The Chinese data sent iron ore prices down 9.1 per cent, while Brent crude futures fell $1 to $94.8 a barrel
Australia's mining index touched a nine-month low, weighed further by a warning from Rio Tinto of labour shortages.
Bonds remained in demand, with US Treasury yields falling around three bps across the curve. Two-year yields held around 17 bps above the 10-year segment, the so-called curve inversion that often presages recession.
Moves were even sharper in Europe, due to Italian political turmoil but also as money markets dialled back some bets on European Central Bank policy tightening by year-end .
German 10-year yields fell 11 bps to 1.071 per cent, the lowest since May 31.

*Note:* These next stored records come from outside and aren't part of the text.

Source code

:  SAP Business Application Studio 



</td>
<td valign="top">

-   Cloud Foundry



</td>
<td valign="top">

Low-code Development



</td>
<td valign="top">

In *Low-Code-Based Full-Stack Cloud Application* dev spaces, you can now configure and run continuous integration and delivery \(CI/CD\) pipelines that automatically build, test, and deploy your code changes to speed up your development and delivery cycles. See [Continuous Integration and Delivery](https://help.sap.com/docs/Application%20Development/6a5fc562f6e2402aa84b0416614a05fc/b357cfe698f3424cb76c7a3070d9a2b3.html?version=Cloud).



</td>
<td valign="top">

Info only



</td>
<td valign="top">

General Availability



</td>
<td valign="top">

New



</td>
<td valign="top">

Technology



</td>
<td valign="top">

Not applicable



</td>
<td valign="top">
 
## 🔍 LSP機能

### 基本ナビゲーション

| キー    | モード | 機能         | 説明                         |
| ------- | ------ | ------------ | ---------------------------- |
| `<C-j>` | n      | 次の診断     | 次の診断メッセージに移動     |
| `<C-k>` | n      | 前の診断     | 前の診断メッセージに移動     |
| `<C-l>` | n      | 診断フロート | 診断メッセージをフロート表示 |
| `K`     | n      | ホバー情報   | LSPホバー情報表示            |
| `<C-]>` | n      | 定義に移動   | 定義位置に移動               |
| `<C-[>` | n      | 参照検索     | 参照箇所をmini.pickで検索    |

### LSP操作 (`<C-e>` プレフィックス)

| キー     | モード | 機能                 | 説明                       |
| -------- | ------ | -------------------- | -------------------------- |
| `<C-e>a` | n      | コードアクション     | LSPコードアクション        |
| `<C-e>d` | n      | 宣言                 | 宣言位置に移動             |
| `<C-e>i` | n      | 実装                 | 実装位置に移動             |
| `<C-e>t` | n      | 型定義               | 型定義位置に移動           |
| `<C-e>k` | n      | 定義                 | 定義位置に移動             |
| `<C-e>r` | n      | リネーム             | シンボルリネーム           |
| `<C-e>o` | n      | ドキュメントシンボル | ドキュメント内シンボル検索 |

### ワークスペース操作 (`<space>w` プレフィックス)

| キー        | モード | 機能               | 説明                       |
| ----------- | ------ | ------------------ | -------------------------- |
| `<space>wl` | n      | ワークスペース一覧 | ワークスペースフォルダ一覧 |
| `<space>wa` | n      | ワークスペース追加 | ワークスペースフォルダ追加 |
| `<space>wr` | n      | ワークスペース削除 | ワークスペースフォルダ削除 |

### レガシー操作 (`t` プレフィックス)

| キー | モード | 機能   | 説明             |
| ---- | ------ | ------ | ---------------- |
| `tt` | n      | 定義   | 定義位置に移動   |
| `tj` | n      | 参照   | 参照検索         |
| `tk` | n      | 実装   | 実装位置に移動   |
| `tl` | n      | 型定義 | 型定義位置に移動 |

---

Italy's borrowing costs slipped after jumping on Thursday by around 20 bps but its yield premium over Germany was at the highest in a month.
Peter McCallum, rates strategist at Mizuho, said the latest developments put Italy in "a no-man's land", with no clarity on whether a new confidence vote might be scheduled.
"Until then we have uncertainty, essentially."
The euro was flat, recovering slightly from two-decade lows around $0.9952, having slid 1.5 per cent this week and having hit parity against the greenback for the first time in 20 years.
The yen, meanwhile, hurtled towards 140 per dollar, and last traded at 138.8, and the dollar index eased a touch.
US retail sales data later on Friday will show how consumers are reacting to rate rises and signs of softer growth.